Als „erweiterte Inflationsanpassung“ bezeichnete HC Strache das Wohnbaupaket der Bundesregierung. Zu diesem Versagen im Bereich der Wohnbaupolitik gesellte sich ein weiterer Skandal rund um augenscheinliche Inländerdiskriminierung bei der Genossenschaft Sozialbau AG. Unter dem Titel „Wohnmodell interethnische Nachbarschaft“ wurde ein migrantenbetonter Komplex errichtet, der unter anderem einen 209 Quadratmeter großen Wellnessbereich aufzuweisen hat.

Die Sozialbau AG ist einer der bestimmenden Faktoren im Wiener Wohnbau. Kontrolliert wird sie über weite Strecken vom SP-dominierten „Verband der Wiener Arbeiterheime“. Zumindest bis in die Vergangenheit hielten Bundes- und die Wiener Landes-SPÖ direkt Anteile an dem Unternehmen. Dementsprechend gestaltet sich der zutritt zur Führungsteage des Unternehmens, die rotem Parteiadel vorbehalten zu sein scheint. Generaldirektor ist Genosse Herbert Lud.
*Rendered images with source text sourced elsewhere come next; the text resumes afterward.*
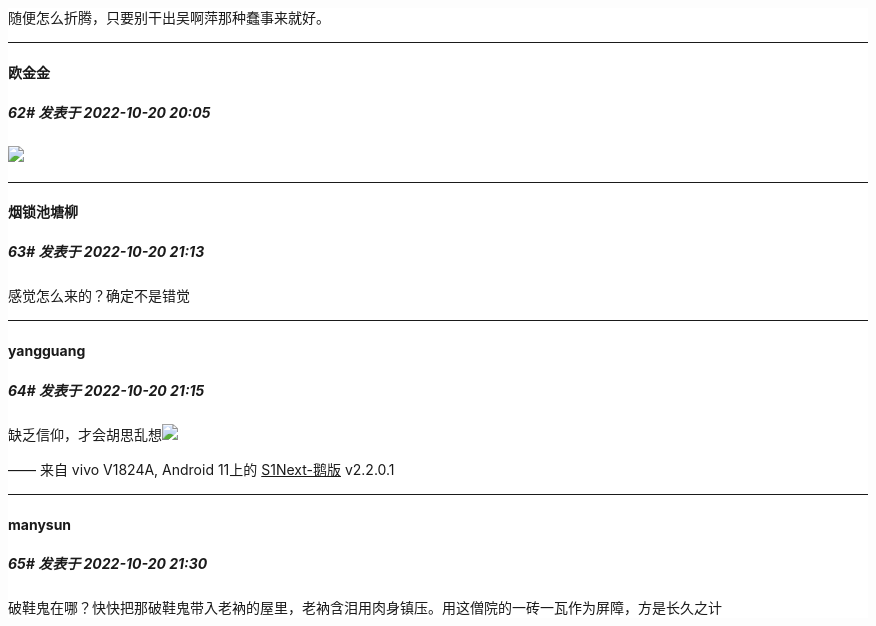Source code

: 随便怎么折腾，只要别干出吴啊萍那种蠢事来就好。

*****

####  欧金金  
##### 62#       发表于 2022-10-20 20:05

<img src="https://p.sda1.dev/6/53321b9751caa8e8b76926e11f7765ac/b05e4e7dgy1h46r1g6m2fj217q1574f6.jpg" referrerpolicy="no-referrer">



*****

####  烟锁池塘柳  
##### 63#       发表于 2022-10-20 21:13

感觉怎么来的？确定不是错觉

*****

####  yangguang  
##### 64#       发表于 2022-10-20 21:15

缺乏信仰，才会胡思乱想<img src="https://static.saraba1st.com/image/smiley/face2017/012.png" referrerpolicy="no-referrer">

—— 来自 vivo V1824A, Android 11上的 [S1Next-鹅版](https://github.com/ykrank/S1-Next/releases) v2.2.0.1



*****

####  manysun  
##### 65#       发表于 2022-10-20 21:30

破鞋鬼在哪？快快把那破鞋鬼带入老衲的屋里，老衲含泪用肉身镇压。用这僧院的一砖一瓦作为屏障，方是长久之计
Im Aufsichtsrat finden sich sozialistische Kapazitäten wie Landesparteisekretär Christian Deutsch und der rote Ex-Notenbanker und Luxuspensionist Adolf Wala. Bei einer derartigen Schlagseite scheint es nahezu verständlich, dass Gemeinnützigkeit und die Interessen der Partei nicht einfach gegeneinander aufzuwiegen sind.

Ausländerquote 50 Prozent

Im 23. Wiener Gemeindebezirk errichtete die Sozialau-Tochter Urbanbau einen besonderen und umstrittenen Wohnkomplex. Er entsprach den von Herbert Ludl mitgeprägten Standards des „Wohnmodells interethnische Nachbarschaft“. Es wurde ein Bewohnermix von 50 zu 50 angestrebt. Also eine Ausländerquote von 50 Prozent, was keinesfalls den Wiener Verhältnissen entspricht. Die Ausstattung ist ebenfalls mehr als üppig. Dachterrassen sind vorhanden und auch ein 209 Quadratmeter großer Wellnessbereich darf nicht fehlen. „Das ist kein Miteinander, sondern geplante Inländerdiskriminierung und lässt tiefen Einblick in die Gedankenwelt von Herbert Ludl, Christian Deutsch und Genossen zu“, kritisiert der Wiener FPÖ-Klubobmann Johann Gudenus. Er fordert eine Entflechtung von Wohnbau und Politik. „Der gemeinnützige Wohnbau sollte die Bevölkerung mit leistbarem Wohnraum versorgen und nicht gescheiterter Zuwanderungspolitik millionenschwere Monumente widmen“, setzte HC Strache nach. Der Wohnbau müsse von überbordenden Normen ebenso befreit werden, wie von ideologischen Vorgaben. Sozialbau und SPÖ kommentierten das Geschehen bsiher nicht.